Les États membres dans l’impasse sur les modifications des règles anti-déforestation

Les capitales ne sont pas parvenues à trouver un terrain d’entente sur les modifications proposées aux règles anti-déforestation de l’Union lors d’une réunion des ambassadeurs de l’UE mercredi 12 novembre, les divergences persistant quant à l’ampleur des modifications à apporter au texte.

EURACTIV.com
[Getty Images/Arterra_Universal Images Group]

Le règlement européen sur la déforestation (EUDR) exige des importateurs de cacao, de café, d’huile de palme, de bétail, de bois et de caoutchouc qu’ils prouvent que leurs produits ne sont pas liés à la déforestation. La Commission européenne a proposé le mois dernier de rouvrir les règles afin d’en faciliter la mise en œuvre et d’éviter de surcharger le système informatique dédié au partage des données de conformité avec le règlement.

La présidence danoise du Conseil de l’UE a diffusé lundi 10 novembre un compromis qui reporterait d’un an l’entrée en vigueur de l’EUDR, de décembre 2025 à décembre 2026, et supprimerait le délai de grâce de six mois initialement proposé par la Commission. Le projet danois maintenait les mesures de simplification proposées par l’exécutif de l’UE, mais s’abstenait d’en introduire de nouvelles.

Toutefois, aucune majorité claire ne s’est dégagée en faveur de la proposition danoise, ont indiqué des sources diplomatiques à Euractiv. Si la plupart des délégations ont soutenu le report d’un an de la mise en œuvre du texte, un diplomate a déclaré que les divergences portaient sur l’opportunité d’inclure une « clause de révision » qui permettrait de rouvrir la législation l’année prochaine pour y apporter de nouvelles modifications.

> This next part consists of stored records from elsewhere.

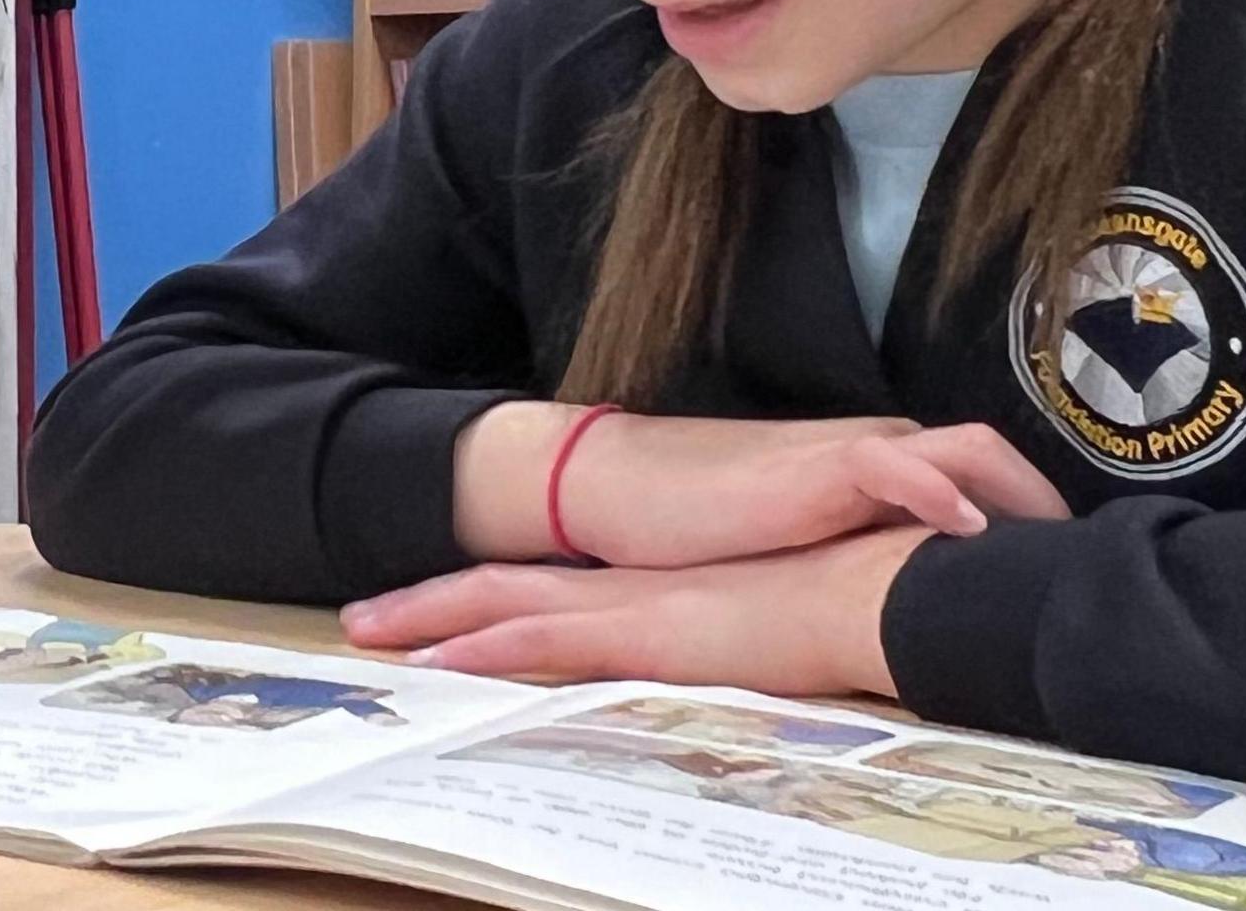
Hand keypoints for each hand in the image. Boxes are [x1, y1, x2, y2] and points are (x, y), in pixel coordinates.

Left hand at [343, 527, 935, 696]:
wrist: (882, 585)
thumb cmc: (847, 603)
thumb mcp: (771, 630)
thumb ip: (741, 643)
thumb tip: (735, 660)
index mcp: (652, 588)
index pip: (547, 587)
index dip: (484, 594)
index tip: (432, 607)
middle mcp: (628, 589)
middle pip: (504, 589)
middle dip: (431, 603)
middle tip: (363, 616)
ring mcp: (630, 606)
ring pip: (503, 606)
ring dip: (431, 617)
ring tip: (365, 627)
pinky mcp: (645, 631)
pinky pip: (544, 641)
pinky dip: (486, 645)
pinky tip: (438, 656)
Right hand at [467, 405, 1065, 568]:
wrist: (625, 488)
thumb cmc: (705, 522)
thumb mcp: (804, 550)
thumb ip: (862, 559)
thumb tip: (919, 608)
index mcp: (882, 470)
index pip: (987, 476)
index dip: (1035, 516)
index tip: (1074, 568)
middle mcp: (882, 452)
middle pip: (996, 457)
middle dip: (1049, 508)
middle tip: (1099, 564)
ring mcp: (853, 454)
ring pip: (967, 453)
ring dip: (1019, 497)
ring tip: (1059, 550)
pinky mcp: (817, 467)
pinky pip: (894, 467)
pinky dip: (939, 493)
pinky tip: (970, 529)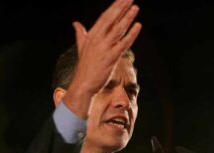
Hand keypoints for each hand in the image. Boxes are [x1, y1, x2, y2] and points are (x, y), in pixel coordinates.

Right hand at [63, 0, 141, 118]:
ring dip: (128, 17)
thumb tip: (76, 23)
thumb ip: (80, 34)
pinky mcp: (112, 57)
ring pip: (118, 29)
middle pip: (111, 19)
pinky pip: (124, 43)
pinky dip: (131, 34)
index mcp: (92, 35)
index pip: (105, 17)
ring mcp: (105, 47)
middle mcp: (98, 39)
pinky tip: (138, 26)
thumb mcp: (81, 47)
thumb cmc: (85, 67)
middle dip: (121, 7)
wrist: (83, 84)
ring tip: (135, 7)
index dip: (114, 7)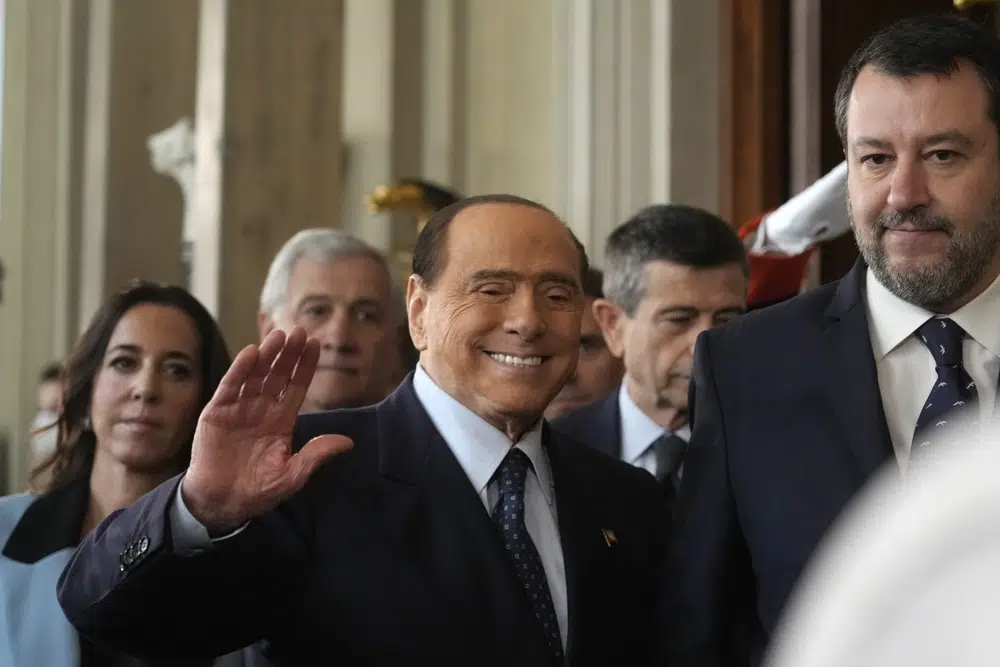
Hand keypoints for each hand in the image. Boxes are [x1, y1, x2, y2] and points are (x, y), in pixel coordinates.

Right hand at [181, 327, 353, 532]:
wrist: (221, 503)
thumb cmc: (257, 491)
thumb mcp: (292, 475)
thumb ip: (315, 455)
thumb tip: (348, 442)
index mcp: (281, 421)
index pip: (297, 387)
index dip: (305, 366)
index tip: (316, 344)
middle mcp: (261, 409)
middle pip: (278, 375)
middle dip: (289, 354)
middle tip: (300, 331)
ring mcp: (239, 409)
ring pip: (255, 375)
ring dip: (267, 355)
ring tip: (279, 336)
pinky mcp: (217, 413)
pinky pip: (230, 387)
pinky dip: (239, 370)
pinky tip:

Après l’Autriche la semaine dernière, la Suède, grand pays forestier de l’UE, a fait circuler sa propre proposition, qui prévoit également un report d’un an, une clause de révision et la suppression des exigences en matière de numéros de référence pour les opérateurs en aval.

Les principaux éléments de la proposition suédoise ont été soutenus par au moins dix autres pays, mais n’ont pas obtenu la majorité. Des sources diplomatiques ont souligné que de grands États membres comme la France et l’Espagne ne l’ont pas soutenue, tandis que l’Allemagne — probablement en raison de désaccords internes au sein de la coalition gouvernementale — s’est abstenue de prendre une position claire. La Commission a également rejeté l’idée d’introduire une clause de révision, a ajouté une source.

Les États membres étant dans l’impasse, la présidence danoise devrait présenter un nouveau compromis d’ici la fin de cette semaine ou au début de la semaine prochaine. Le temps presse, car un accord avec le Parlement européen doit être trouvé d’ici la semaine du 15 décembre.